Edit 10/6/2024:  Below is the final surface, after using some tar-based crack filler and Latex-ite 10-year seal coating.  See Post #2029.  The seal coat did more-or-less nothing to hide the patch.  That said, while it ain’t pretty, it’s a lot better than it was.

Edit early 2025:  So far, so good.  Halfway through the first winter, and there’s no evidence of any freeze-thaw damage at all.  The upshot is that QPR seems to work just fine as a “surface-laid” patch, placed on top of the existing deteriorated asphalt.  In fact, a couple of smaller patches that I didn’t top-coat or otherwise seal are also doing just fine.  It’s plausible that QPR doesn’t even need sealing or top-coating to be able to stand up to a Mid-Atlantic winter.

This post summarizes what I learned using QPR cold patch (from Lowe’s) on a badly deteriorated section of asphalt driveway.   A prior post (Post #1974) explains the situation, and go back to Post #1971 for an assessment of options for patching asphalt.  Edit:  Post #2029 describes the final steps of crack-fill and seal-coating.  One heads up:  A squeegee does not work for spreading seal coating on an uneven surface like this.

Above, that may not look so hot to you, but I guarantee you it looks a lot better than it did.  Once I seal-coat this, in the fall, I think it’ll be … acceptable.  Given how torn up the driveway is.  I have no idea yet whether these surface-laid patches will survive the winter, but will update this next spring.

First, it took between 3 and 7 weeks for this to cure fully, in the heat of early summer in Virginia.  The reason I’m a little vague is that the patches seemed to be cured after one week.  At three weeks, a heat wave (near 100F temperatures) re-activated them, and the surfaces were once again sticky in spots, shedding little tarry bits.  At seven weeks, another heat wave (several days at 100F) did nothing.  By seven weeks, they were as solid and tar-free as the asphalt they were laid on, despite the heat.

Second, this stuff varies from batch-to-batch.  As you can see above, I laid mine down as a series of separate patches.  I bought and laid the bags of QPR a few at a time, because that’s all I could handle.  From one batch to the next, the QPR material differed in how “liquid-y/tarry” it was, in the final color once set, and to some degree, in the surface finish once set.  I’m going to seal-coat this in the fall, so the color variations don’t much matter.  But if you doing a big area, and are particular about how this looks, you might want to buy all you need, all at once, from a single batch or lot number. 

But arguing against buying a whole lot at once, see the note below on how hard it may be to estimate what you need, if your driveway surface is as un-level and messed-up as this one was.

Big batch-to-batch variation could also explain part of the strong differences of opinion among on-line reviewers of QPR.  In my case, if I’d stopped with my first first batch, I’d have said “QPR is a dandy product”, period.  With the later batches, that has a huge qualification, that the “walk on it anywhere, any time” cure time is unknown.  And all the hassle that can bring, during a hot spell.

Third, foot traffic across these patches makes a mess, due to the tiny little tarry stones that get tracked everywhere.  It’s tough to state just how much of a pain those are.  The get everywhere.  The surface sheds those rocks for the first few days (again, Virginia, early summer), and then starts shedding again if it gets hot, for some weeks thereafter.   So if this is going to be laid in place where people walk, either lay it in patches so that people can walk around the newest patches, or maybe lay plastic over it.

###

TASK LIST:
**a.** Edit the passage of the post about patching an asphalt driveway with QPR, starting at "First, it took" and ending at "despite the heat.", so that "heat wave" is replaced by "hot spell".
**b.** Continue the post about patching an asphalt driveway with QPR from the point where it stops.
You won't need the rows that come next.

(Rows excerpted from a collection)

###

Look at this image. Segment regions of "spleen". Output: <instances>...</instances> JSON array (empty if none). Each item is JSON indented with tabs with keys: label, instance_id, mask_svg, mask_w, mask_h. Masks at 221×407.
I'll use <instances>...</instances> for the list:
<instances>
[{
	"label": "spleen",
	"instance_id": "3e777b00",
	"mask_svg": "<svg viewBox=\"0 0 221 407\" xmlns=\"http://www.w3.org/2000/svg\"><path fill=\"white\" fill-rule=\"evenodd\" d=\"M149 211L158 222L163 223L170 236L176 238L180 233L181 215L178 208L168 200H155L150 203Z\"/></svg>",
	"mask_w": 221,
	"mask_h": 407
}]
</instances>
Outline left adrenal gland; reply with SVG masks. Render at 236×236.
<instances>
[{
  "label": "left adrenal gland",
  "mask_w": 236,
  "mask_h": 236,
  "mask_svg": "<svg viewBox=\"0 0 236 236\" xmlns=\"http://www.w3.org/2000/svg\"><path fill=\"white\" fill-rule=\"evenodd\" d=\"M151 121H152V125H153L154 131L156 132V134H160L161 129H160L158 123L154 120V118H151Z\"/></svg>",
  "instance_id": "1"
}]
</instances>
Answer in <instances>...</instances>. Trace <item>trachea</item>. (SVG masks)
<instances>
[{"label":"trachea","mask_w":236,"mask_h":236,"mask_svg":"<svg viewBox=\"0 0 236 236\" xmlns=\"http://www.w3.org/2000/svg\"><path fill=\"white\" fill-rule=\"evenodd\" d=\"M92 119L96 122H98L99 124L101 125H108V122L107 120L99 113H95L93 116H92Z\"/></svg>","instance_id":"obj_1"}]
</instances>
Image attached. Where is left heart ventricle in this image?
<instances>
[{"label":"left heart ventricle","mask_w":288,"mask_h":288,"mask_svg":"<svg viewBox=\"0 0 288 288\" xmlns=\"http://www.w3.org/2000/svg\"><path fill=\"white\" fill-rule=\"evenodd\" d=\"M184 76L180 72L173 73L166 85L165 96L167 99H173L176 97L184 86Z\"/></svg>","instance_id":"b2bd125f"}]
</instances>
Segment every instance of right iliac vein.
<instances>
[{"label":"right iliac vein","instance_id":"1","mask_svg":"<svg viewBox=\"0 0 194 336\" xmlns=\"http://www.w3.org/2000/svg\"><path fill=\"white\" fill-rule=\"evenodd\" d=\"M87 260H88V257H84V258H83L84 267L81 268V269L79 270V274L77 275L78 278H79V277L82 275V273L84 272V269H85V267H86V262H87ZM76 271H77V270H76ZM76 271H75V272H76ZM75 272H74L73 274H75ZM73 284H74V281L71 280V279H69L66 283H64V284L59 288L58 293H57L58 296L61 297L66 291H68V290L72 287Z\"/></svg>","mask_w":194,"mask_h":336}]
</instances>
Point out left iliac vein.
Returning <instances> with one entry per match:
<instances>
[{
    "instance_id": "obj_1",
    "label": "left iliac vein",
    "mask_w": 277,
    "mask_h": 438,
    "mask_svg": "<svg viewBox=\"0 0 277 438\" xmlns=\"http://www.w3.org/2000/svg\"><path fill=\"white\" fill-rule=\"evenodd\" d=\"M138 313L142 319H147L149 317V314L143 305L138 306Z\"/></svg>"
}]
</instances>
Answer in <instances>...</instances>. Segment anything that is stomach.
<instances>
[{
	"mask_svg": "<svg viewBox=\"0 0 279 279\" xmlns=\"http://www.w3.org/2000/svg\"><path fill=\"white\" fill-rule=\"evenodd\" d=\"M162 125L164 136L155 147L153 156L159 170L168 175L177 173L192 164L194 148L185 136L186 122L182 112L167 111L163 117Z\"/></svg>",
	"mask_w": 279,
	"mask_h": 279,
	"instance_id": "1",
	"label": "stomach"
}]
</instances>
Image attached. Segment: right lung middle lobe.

###

FINAL ANSWERS:
**a.**
First, it took between 3 and 7 weeks for this to cure fully, in the heat of early summer in Virginia.  The reason I’m a little vague is that the patches seemed to be cured after one week.  At three weeks, a hot spell (near 100F temperatures) re-activated them, and the surfaces were once again sticky in spots, shedding little tarry bits.  At seven weeks, another hot spell (several days at 100F) did nothing.  By seven weeks, they were as solid and tar-free as the asphalt they were laid on, despite the heat.

**b.**
Fourth, the manufacturer says you can drive across these patches immediately.  And … yeah, technically that’s true.  If this were out in the middle of the street, and looks didn’t matter, I’d have no problem with that statement.

But I’d say that’s mistake, if you can avoid it, if you are picky about how the final product looks.  In my experience, there’s a risk of marking the pavement surface slightly for the first couple of days, no matter how carefully you drive (i.e., don’t turn the wheels when stopped).  And there’s a near-surety of picking up some of the tarry surface stones on your tires for the first few days.  Better to stay off these patches as much as possible until they’ve had a few days to cure.

That said, laying down plastic, then thin ply, and driving over that, did seem to compact the surface finish better than I could do with just a tamper.  So, drive over the plastic-and-ply protected surface to get the best flat-level surface on the patch.  But don’t drive over the unprotected patch for a few days, if you can help it.  If you have to, the patch will survive, but you’ll likely ding up the very top surface a bit.


QPR asphalt cold patch.

1:  Why QPR.

QPR was a relatively cheap patching material that could be applied overtop the existing asphalt surface.  I cannot over-emphasize how much labor that saves, relative to digging up all the alligatored asphalt that was deeply embedded in the clay soil of my driveway.  And then applying a much thicker patch of some alternative material.  If those patches will just stay stuck down, and don’t get popped up by freeze-thaw this winter, that labor savings alone will make it worthwhile to use QPR over other locally-available materials.

Of the cheap, asphalt-based patching compounds I could buy locally, one (Sackrete, at Home Depot) was for filling deep holes only.  It should not be laid atop existing asphalt, per manufacturer’s directions.  Using that would have meant digging up all that alligatored asphalt.  All of which is firmly embedded in the underlying clay soil, because this broken-up section of driveway had originally been laid directly onto the dirt.

But QPR (Lowes), by contrast, can be laid directly over an existing asphalt surface.  At least, that’s my takeaway from the manufacturer’s minimal instructions, and comments on the Lowes website and elsewhere.  Obviously, that won’t work if the underlying asphalt itself is subject to movement.   But as long as it’s firmly stuck in place, it should fine.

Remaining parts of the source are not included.